- Racing Colours of owner Cheveley Park Stud
- Sire: Muhtathir
- Dam: Reaction
- Damsire: Saint Des Saints
- Sex: Gelding
- Foaled: 16 February 2014
- Died: 13 March 2026 (aged 12)
- Country: France
- Colour: Bay
- Breeder: Bruno Vagne
- Owner: Cheveley Park Stud
- Trainer: Henry de Bromhead
- Record: 31:17-2-4
- Earnings: £1,117,315

Major wins
- Champion Bumper (2019) Royal Bond Novice Hurdle (2019) Lawlor's of Naas Novice Hurdle (2020) Ballymore Novices' Hurdle Drinmore Novice Chase (2022) Killiney Novice Chase Paddy's Reward Club Chase (2022) Ladbrokes Champion Chase (2022, 2024, 2025) Ryanair Chase (2023)

= Envoi Allen =

French-bred Thoroughbred racehorse (2014–2026)

Envoi Allen (16 February 2014 – 13 March 2026) was a French thoroughbred racehorse competing in National Hunt racing.

The bay gelding was bred in France and first raced in Ireland in a point to point at Ballinaboola where he won by 10 lengths.

Envoi Allen was sold at the Tattersalls Ireland Cheltenham February Sale for £400,000. Bloodstock agent Tom Malone purchased the horse on behalf of David and Patricia Thompson of Cheveley Park Stud.

Trained by Gordon Elliott in Ireland, Envoi Allen won his first 11 races under rules. This included victories at the Cheltenham Festival in two Grade 1s, winning the 2019 Champion Bumper under amateur jockey Jamie Codd, and the 2020 Ballymore Novices' Hurdle under Davy Russell.

In Ireland, he won three Grade 1 races: the 2019 Royal Bond Novice Hurdle and the 2020 Lawlor's of Naas Novice Hurdle, both times ridden by Russell, and the 2020 Drinmore Novice Chase, ridden by Jack Kennedy.

In March 2021, training was switched from Gordon Elliott to Henry De Bromhead. He got off to a poor start in his new yard as he fell in the Marsh Chase at Cheltenham in March 2021 and the following month was pulled up in the Dooley Insurance Champion Novice Chase at Punchestown, when he was ridden for the first time by Rachael Blackmore, who became his regular jockey until her retirement in May 2025. It was later revealed he had suffered an injury early in the race. After the summer break, he returned in October 2021 to victory in a Grade 2 Chase at Down Royal. In December 2021, he was unplaced in the John Durkan Memorial Punchestown Chase before winning the Grade 1 Paddy's Reward Club Chase at Leopardstown three weeks later. The season finished with defeats in the Queen Mother Champion Chase at Cheltenham and the Punchestown Champion Chase.

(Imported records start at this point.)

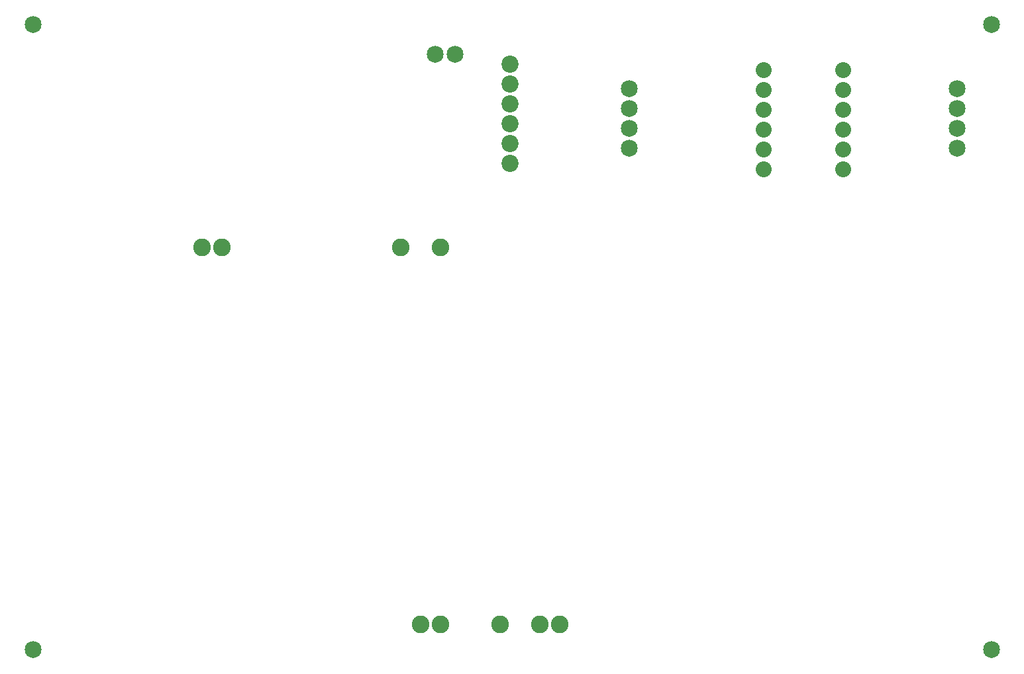
<source format=gbr>
G04 DesignSpark PCB Gerber Version 10.0 Build 5299*
G04 #@! TF.Part,Single*
G04 #@! TF.FileFunction,Soldermask,Bot*
G04 #@! TF.FilePolarity,Negative*
%FSLAX35Y35*%
%MOIN*%
G04 #@! TA.AperFunction,ComponentPad*
%ADD22C,0.08030*%
G04 #@! TA.AperFunction,WasherPad*
%ADD20C,0.08504*%
G04 #@! TA.AperFunction,ComponentPad*
%ADD23C,0.08630*%
G04 #@! TA.AperFunction,WasherPad*
%ADD21C,0.08898*%
G04 #@! TD.AperFunction*
X0Y0D02*
D02*
D20*
X25250Y22750D03*
Y337750D03*
X227750Y322750D03*
X237750D03*
X325250Y275250D03*
Y285250D03*
Y295250D03*
Y305250D03*
X490250Y275250D03*
Y285250D03*
Y295250D03*
Y305250D03*
X507750Y22750D03*
Y337750D03*
D02*
D21*
X110250Y225250D03*
X120250D03*
X210250D03*
X220250Y35250D03*
X230250D03*
Y225250D03*
X260250Y35250D03*
X280250D03*
X290250D03*
D02*
D22*
X393124Y264876D03*
Y274876D03*
Y284876D03*
Y294876D03*
Y304876D03*
Y314876D03*
X433124Y264876D03*
Y274876D03*
Y284876D03*
Y294876D03*
Y304876D03*
Y314876D03*
D02*
D23*
X265250Y267750D03*
Y277750D03*
Y287750D03*
Y297750D03*
Y307750D03*
Y317750D03*
X0Y0D02*
M02*

</source>
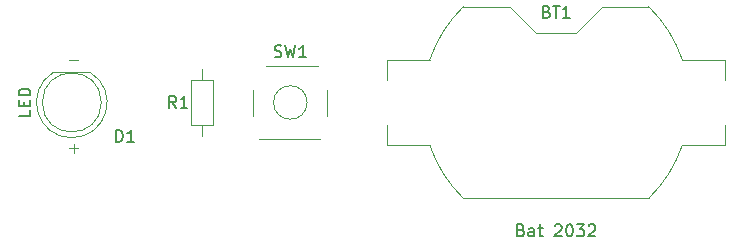
<source format=gto>
%TF.GenerationSoftware,KiCad,Pcbnew,9.0.3*%
%TF.CreationDate,2025-08-26T14:35:58+05:30*%
%TF.ProjectId,Project 1 LED Torch,50726f6a-6563-4742-9031-204c45442054,1*%
%TF.SameCoordinates,Original*%
%TF.FileFunction,Legend,Top*%
%TF.FilePolarity,Positive*%
%FSLAX46Y46*%
G04 Gerber Fmt 4.6, Leading zero omitted, Abs format (unit mm)*
G04 Created by KiCad (PCBNEW 9.0.3) date 2025-08-26 14:35:58*
%MOMM*%
%LPD*%
G01*
G04 APERTURE LIST*
%ADD10C,0.100000*%
%ADD11C,0.150000*%
%ADD12C,0.120000*%
G04 APERTURE END LIST*
D10*
X110803884Y-126491466D02*
X111565789Y-126491466D01*
X111184836Y-126872419D02*
X111184836Y-126110514D01*
X110803884Y-118991466D02*
X111565789Y-118991466D01*
D11*
X119833333Y-123079819D02*
X119500000Y-122603628D01*
X119261905Y-123079819D02*
X119261905Y-122079819D01*
X119261905Y-122079819D02*
X119642857Y-122079819D01*
X119642857Y-122079819D02*
X119738095Y-122127438D01*
X119738095Y-122127438D02*
X119785714Y-122175057D01*
X119785714Y-122175057D02*
X119833333Y-122270295D01*
X119833333Y-122270295D02*
X119833333Y-122413152D01*
X119833333Y-122413152D02*
X119785714Y-122508390D01*
X119785714Y-122508390D02*
X119738095Y-122556009D01*
X119738095Y-122556009D02*
X119642857Y-122603628D01*
X119642857Y-122603628D02*
X119261905Y-122603628D01*
X120785714Y-123079819D02*
X120214286Y-123079819D01*
X120500000Y-123079819D02*
X120500000Y-122079819D01*
X120500000Y-122079819D02*
X120404762Y-122222676D01*
X120404762Y-122222676D02*
X120309524Y-122317914D01*
X120309524Y-122317914D02*
X120214286Y-122365533D01*
X128166667Y-118732200D02*
X128309524Y-118779819D01*
X128309524Y-118779819D02*
X128547619Y-118779819D01*
X128547619Y-118779819D02*
X128642857Y-118732200D01*
X128642857Y-118732200D02*
X128690476Y-118684580D01*
X128690476Y-118684580D02*
X128738095Y-118589342D01*
X128738095Y-118589342D02*
X128738095Y-118494104D01*
X128738095Y-118494104D02*
X128690476Y-118398866D01*
X128690476Y-118398866D02*
X128642857Y-118351247D01*
X128642857Y-118351247D02*
X128547619Y-118303628D01*
X128547619Y-118303628D02*
X128357143Y-118256009D01*
X128357143Y-118256009D02*
X128261905Y-118208390D01*
X128261905Y-118208390D02*
X128214286Y-118160771D01*
X128214286Y-118160771D02*
X128166667Y-118065533D01*
X128166667Y-118065533D02*
X128166667Y-117970295D01*
X128166667Y-117970295D02*
X128214286Y-117875057D01*
X128214286Y-117875057D02*
X128261905Y-117827438D01*
X128261905Y-117827438D02*
X128357143Y-117779819D01*
X128357143Y-117779819D02*
X128595238Y-117779819D01*
X128595238Y-117779819D02*
X128738095Y-117827438D01*
X129071429Y-117779819D02*
X129309524Y-118779819D01*
X129309524Y-118779819D02*
X129500000Y-118065533D01*
X129500000Y-118065533D02*
X129690476Y-118779819D01*
X129690476Y-118779819D02*
X129928572Y-117779819D01*
X130833333Y-118779819D02*
X130261905Y-118779819D01*
X130547619Y-118779819D02*
X130547619Y-117779819D01*
X130547619Y-117779819D02*
X130452381Y-117922676D01*
X130452381Y-117922676D02*
X130357143Y-118017914D01*
X130357143Y-118017914D02*
X130261905Y-118065533D01*
X114761905Y-125954819D02*
X114761905Y-124954819D01*
X114761905Y-124954819D02*
X115000000Y-124954819D01*
X115000000Y-124954819D02*
X115142857Y-125002438D01*
X115142857Y-125002438D02*
X115238095Y-125097676D01*
X115238095Y-125097676D02*
X115285714Y-125192914D01*
X115285714Y-125192914D02*
X115333333Y-125383390D01*
X115333333Y-125383390D02*
X115333333Y-125526247D01*
X115333333Y-125526247D02*
X115285714Y-125716723D01*
X115285714Y-125716723D02*
X115238095Y-125811961D01*
X115238095Y-125811961D02*
X115142857Y-125907200D01*
X115142857Y-125907200D02*
X115000000Y-125954819D01*
X115000000Y-125954819D02*
X114761905Y-125954819D01*
X116285714Y-125954819D02*
X115714286Y-125954819D01*
X116000000Y-125954819D02*
X116000000Y-124954819D01*
X116000000Y-124954819D02*
X115904762Y-125097676D01*
X115904762Y-125097676D02*
X115809524Y-125192914D01*
X115809524Y-125192914D02*
X115714286Y-125240533D01*
X107494819Y-123262857D02*
X107494819Y-123739047D01*
X107494819Y-123739047D02*
X106494819Y-123739047D01*
X106971009Y-122929523D02*
X106971009Y-122596190D01*
X107494819Y-122453333D02*
X107494819Y-122929523D01*
X107494819Y-122929523D02*
X106494819Y-122929523D01*
X106494819Y-122929523D02*
X106494819Y-122453333D01*
X107494819Y-122024761D02*
X106494819Y-122024761D01*
X106494819Y-122024761D02*
X106494819Y-121786666D01*
X106494819Y-121786666D02*
X106542438Y-121643809D01*
X106542438Y-121643809D02*
X106637676Y-121548571D01*
X106637676Y-121548571D02*
X106732914Y-121500952D01*
X106732914Y-121500952D02*
X106923390Y-121453333D01*
X106923390Y-121453333D02*
X107066247Y-121453333D01*
X107066247Y-121453333D02*
X107256723Y-121500952D01*
X107256723Y-121500952D02*
X107351961Y-121548571D01*
X107351961Y-121548571D02*
X107447200Y-121643809D01*
X107447200Y-121643809D02*
X107494819Y-121786666D01*
X107494819Y-121786666D02*
X107494819Y-122024761D01*
X151214285Y-114936009D02*
X151357142Y-114983628D01*
X151357142Y-114983628D02*
X151404761Y-115031247D01*
X151404761Y-115031247D02*
X151452380Y-115126485D01*
X151452380Y-115126485D02*
X151452380Y-115269342D01*
X151452380Y-115269342D02*
X151404761Y-115364580D01*
X151404761Y-115364580D02*
X151357142Y-115412200D01*
X151357142Y-115412200D02*
X151261904Y-115459819D01*
X151261904Y-115459819D02*
X150880952Y-115459819D01*
X150880952Y-115459819D02*
X150880952Y-114459819D01*
X150880952Y-114459819D02*
X151214285Y-114459819D01*
X151214285Y-114459819D02*
X151309523Y-114507438D01*
X151309523Y-114507438D02*
X151357142Y-114555057D01*
X151357142Y-114555057D02*
X151404761Y-114650295D01*
X151404761Y-114650295D02*
X151404761Y-114745533D01*
X151404761Y-114745533D02*
X151357142Y-114840771D01*
X151357142Y-114840771D02*
X151309523Y-114888390D01*
X151309523Y-114888390D02*
X151214285Y-114936009D01*
X151214285Y-114936009D02*
X150880952Y-114936009D01*
X151738095Y-114459819D02*
X152309523Y-114459819D01*
X152023809Y-115459819D02*
X152023809Y-114459819D01*
X153166666Y-115459819D02*
X152595238Y-115459819D01*
X152880952Y-115459819D02*
X152880952Y-114459819D01*
X152880952Y-114459819D02*
X152785714Y-114602676D01*
X152785714Y-114602676D02*
X152690476Y-114697914D01*
X152690476Y-114697914D02*
X152595238Y-114745533D01*
X149047618Y-133431009D02*
X149190475Y-133478628D01*
X149190475Y-133478628D02*
X149238094Y-133526247D01*
X149238094Y-133526247D02*
X149285713Y-133621485D01*
X149285713Y-133621485D02*
X149285713Y-133764342D01*
X149285713Y-133764342D02*
X149238094Y-133859580D01*
X149238094Y-133859580D02*
X149190475Y-133907200D01*
X149190475Y-133907200D02*
X149095237Y-133954819D01*
X149095237Y-133954819D02*
X148714285Y-133954819D01*
X148714285Y-133954819D02*
X148714285Y-132954819D01*
X148714285Y-132954819D02*
X149047618Y-132954819D01*
X149047618Y-132954819D02*
X149142856Y-133002438D01*
X149142856Y-133002438D02*
X149190475Y-133050057D01*
X149190475Y-133050057D02*
X149238094Y-133145295D01*
X149238094Y-133145295D02*
X149238094Y-133240533D01*
X149238094Y-133240533D02*
X149190475Y-133335771D01*
X149190475Y-133335771D02*
X149142856Y-133383390D01*
X149142856Y-133383390D02*
X149047618Y-133431009D01*
X149047618Y-133431009D02*
X148714285Y-133431009D01*
X150142856Y-133954819D02*
X150142856Y-133431009D01*
X150142856Y-133431009D02*
X150095237Y-133335771D01*
X150095237Y-133335771D02*
X149999999Y-133288152D01*
X149999999Y-133288152D02*
X149809523Y-133288152D01*
X149809523Y-133288152D02*
X149714285Y-133335771D01*
X150142856Y-133907200D02*
X150047618Y-133954819D01*
X150047618Y-133954819D02*
X149809523Y-133954819D01*
X149809523Y-133954819D02*
X149714285Y-133907200D01*
X149714285Y-133907200D02*
X149666666Y-133811961D01*
X149666666Y-133811961D02*
X149666666Y-133716723D01*
X149666666Y-133716723D02*
X149714285Y-133621485D01*
X149714285Y-133621485D02*
X149809523Y-133573866D01*
X149809523Y-133573866D02*
X150047618Y-133573866D01*
X150047618Y-133573866D02*
X150142856Y-133526247D01*
X150476190Y-133288152D02*
X150857142Y-133288152D01*
X150619047Y-132954819D02*
X150619047Y-133811961D01*
X150619047Y-133811961D02*
X150666666Y-133907200D01*
X150666666Y-133907200D02*
X150761904Y-133954819D01*
X150761904Y-133954819D02*
X150857142Y-133954819D01*
X151904762Y-133050057D02*
X151952381Y-133002438D01*
X151952381Y-133002438D02*
X152047619Y-132954819D01*
X152047619Y-132954819D02*
X152285714Y-132954819D01*
X152285714Y-132954819D02*
X152380952Y-133002438D01*
X152380952Y-133002438D02*
X152428571Y-133050057D01*
X152428571Y-133050057D02*
X152476190Y-133145295D01*
X152476190Y-133145295D02*
X152476190Y-133240533D01*
X152476190Y-133240533D02*
X152428571Y-133383390D01*
X152428571Y-133383390D02*
X151857143Y-133954819D01*
X151857143Y-133954819D02*
X152476190Y-133954819D01*
X153095238Y-132954819D02*
X153190476Y-132954819D01*
X153190476Y-132954819D02*
X153285714Y-133002438D01*
X153285714Y-133002438D02*
X153333333Y-133050057D01*
X153333333Y-133050057D02*
X153380952Y-133145295D01*
X153380952Y-133145295D02*
X153428571Y-133335771D01*
X153428571Y-133335771D02*
X153428571Y-133573866D01*
X153428571Y-133573866D02*
X153380952Y-133764342D01*
X153380952Y-133764342D02*
X153333333Y-133859580D01*
X153333333Y-133859580D02*
X153285714Y-133907200D01*
X153285714Y-133907200D02*
X153190476Y-133954819D01*
X153190476Y-133954819D02*
X153095238Y-133954819D01*
X153095238Y-133954819D02*
X153000000Y-133907200D01*
X153000000Y-133907200D02*
X152952381Y-133859580D01*
X152952381Y-133859580D02*
X152904762Y-133764342D01*
X152904762Y-133764342D02*
X152857143Y-133573866D01*
X152857143Y-133573866D02*
X152857143Y-133335771D01*
X152857143Y-133335771D02*
X152904762Y-133145295D01*
X152904762Y-133145295D02*
X152952381Y-133050057D01*
X152952381Y-133050057D02*
X153000000Y-133002438D01*
X153000000Y-133002438D02*
X153095238Y-132954819D01*
X153761905Y-132954819D02*
X154380952Y-132954819D01*
X154380952Y-132954819D02*
X154047619Y-133335771D01*
X154047619Y-133335771D02*
X154190476Y-133335771D01*
X154190476Y-133335771D02*
X154285714Y-133383390D01*
X154285714Y-133383390D02*
X154333333Y-133431009D01*
X154333333Y-133431009D02*
X154380952Y-133526247D01*
X154380952Y-133526247D02*
X154380952Y-133764342D01*
X154380952Y-133764342D02*
X154333333Y-133859580D01*
X154333333Y-133859580D02*
X154285714Y-133907200D01*
X154285714Y-133907200D02*
X154190476Y-133954819D01*
X154190476Y-133954819D02*
X153904762Y-133954819D01*
X153904762Y-133954819D02*
X153809524Y-133907200D01*
X153809524Y-133907200D02*
X153761905Y-133859580D01*
X154761905Y-133050057D02*
X154809524Y-133002438D01*
X154809524Y-133002438D02*
X154904762Y-132954819D01*
X154904762Y-132954819D02*
X155142857Y-132954819D01*
X155142857Y-132954819D02*
X155238095Y-133002438D01*
X155238095Y-133002438D02*
X155285714Y-133050057D01*
X155285714Y-133050057D02*
X155333333Y-133145295D01*
X155333333Y-133145295D02*
X155333333Y-133240533D01*
X155333333Y-133240533D02*
X155285714Y-133383390D01*
X155285714Y-133383390D02*
X154714286Y-133954819D01*
X154714286Y-133954819D02*
X155333333Y-133954819D01*
D12*
%TO.C,R1*%
X122000000Y-119755000D02*
X122000000Y-120705000D01*
X122000000Y-125495000D02*
X122000000Y-124545000D01*
X121080000Y-124545000D02*
X122920000Y-124545000D01*
X122920000Y-120705000D01*
X121080000Y-120705000D01*
X121080000Y-124545000D01*
%TO.C,SW1*%
X126380000Y-123775000D02*
X126380000Y-121575000D01*
X126850000Y-125745000D02*
X132050000Y-125745000D01*
X127450000Y-119505000D02*
X131850000Y-119505000D01*
X132620000Y-121575000D02*
X132620000Y-123775000D01*
X130914214Y-122625000D02*
G75*
G02*
X128085786Y-122625000I-1414214J0D01*
G01*
X128085786Y-122625000D02*
G75*
G02*
X130914214Y-122625000I1414214J0D01*
G01*
%TO.C,D1*%
X112545000Y-120060000D02*
X109455000Y-120060000D01*
X111000000Y-125610000D02*
G75*
G02*
X109455170Y-120060000I0J2990000D01*
G01*
X112544830Y-120060000D02*
G75*
G02*
X111000000Y-125610000I-1544830J-2560000D01*
G01*
X113500000Y-122620000D02*
G75*
G02*
X108500000Y-122620000I-2500000J0D01*
G01*
X108500000Y-122620000D02*
G75*
G02*
X113500000Y-122620000I2500000J0D01*
G01*
%TO.C,BT1*%
X137690000Y-119015000D02*
X141308000Y-119015000D01*
X137690000Y-120725000D02*
X137690000Y-119015000D01*
X137690000Y-124525000D02*
X137690000Y-126235000D01*
X141308000Y-126235000D02*
X137690000Y-126235000D01*
X144152700Y-114515000D02*
X148140000Y-114515000D01*
X150340000Y-116715000D02*
X148140000Y-114515000D01*
X150340000Y-116715000D02*
X153660000Y-116715000D01*
X153660000Y-116715000D02*
X155860000Y-114515000D01*
X155860000Y-114515000D02*
X159847300Y-114515000D01*
X159847300Y-130735000D02*
X144152700Y-130735000D01*
X162692000Y-119015000D02*
X166310000Y-119015000D01*
X166310000Y-120725000D02*
X166310000Y-119015000D01*
X166310000Y-124525000D02*
X166310000Y-126235000D01*
X166310000Y-126235000D02*
X162692000Y-126235000D01*
X141308000Y-119015000D02*
G75*
G02*
X144154629Y-114513211I10692020J-3610012D01*
G01*
X144154629Y-130736789D02*
G75*
G02*
X141308000Y-126235000I7845371J8111789D01*
G01*
X159845371Y-114513211D02*
G75*
G02*
X162692000Y-119015000I-7845366J-8111785D01*
G01*
X162692000Y-126235000D02*
G75*
G02*
X159845372Y-130736790I-10692020J3610010D01*
G01*
%TD*%
M02*

</source>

Envoi Allen ran four times in the 2022–23 season, winning the Grade 1 Ladbrokes Champion Chase at Down Royal and the Ryanair Chase at the Cheltenham Festival. In the 2023–24, he ran four times but did not win, coming second in both the races he had won the previous season. The following season, he ran three times, winning the 2024 Ladbrokes Champion Chase under Darragh O'Keeffe, unseating Blackmore in the King George VI Chase at Kempton, and coming third in the Ryanair Chase.

The 2025–26 season began with a record third win in the BetVictor (formerly Ladbrokes) Champion Chase on 1 November 2025. The 12 year old was then entered in the Cheltenham Gold Cup on 13 March 2026. He finished last of the nine finishers and collapsed and died on the chute on his way to the unsaddling enclosure. He had been due to retire after the race.